Table 2 Optimized conditions of multiple reactions monitoring (MRM) method for analysis of pesticide.
Figure 3
figure 3

Confirmation of pesticides residues in milk, cereal based foods, and fruit juices quantitatively by GC–MS/MS.

Table 3 Comparative analysis of food samples in Paper strip sensor and GC–MS.

Analytical performance

The developed paper strip based sensor was evaluated for its analytical performance in comparison with GC–MS/MS system. The developed sensor has shown 33 true positive samples, and 2 false negative samples in comparison with GC–MS/MS system. The sensor has shown 97.6% accuracy, 0.9428 precision, 97% sensitivity, and 97.8% specificity in comparison with reference method i.e., GC–MS/MS system. Pum31 has shown accuracy, precision, true positive rate, false positive rate of qualitative drug abuse screening assay wherein he found 97.5% accuracy, 5.2% accuracy, 100% True positive rate, and 5.6% false positive rate, respectively. Jiang et al.32 combined deep learning and machine vision to predict the pesticide.
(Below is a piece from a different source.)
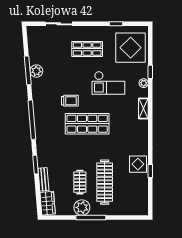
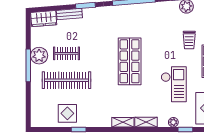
checkout: (108, 83) -> (174, 84), turned 180
trolley: (70, 101) -> (189, 40), moved
shelving: (144, 130) -> (123, 122), added
display table: (138, 164) -> (67, 113), moved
The consequences showed that when the training epoch is 10, the precision of the test set detection will be 90.09% and the average picture bandwidth detection precision will be 95.35%.

Conclusion

The current study shows that developed extraction protocol gives better detection of pesticides from milk, cereal-based food, and fruit juices. This paper strip-based sensor cannot differentiate the pesticide groups its shows only presence and absence of pesticide in food sample. So, this can help in initial screening of pesticide in large number of food sample. Than the positive samples can further go for GC–MS for confirmation of pesticide group. Hence it can decrease the sample load for GC analysis. Obtained results show a wide range of applications of paper strip sensors and found to be a cost-effective, robust, and rapid method for the detection of pesticides from samples. The comparative result obtained of pesticide-positive samples using GC–MS were ranged between 0.012–499.59 ppb. There are no losses of pesticides during extraction from food samples. Further, analytical performance of the sensor for the screening of milk, cereal based food, fruits juices were found to accurate, better precision, better true positive results, and minimum false negative results. The detection limit of pesticide from the food sample ranges from 1–500 ppb which is below the MRL of pesticide according to FSSAI and EU regulatory standards. Based on the above, it would be potential techniques for screening of large number of food samples under field conditions.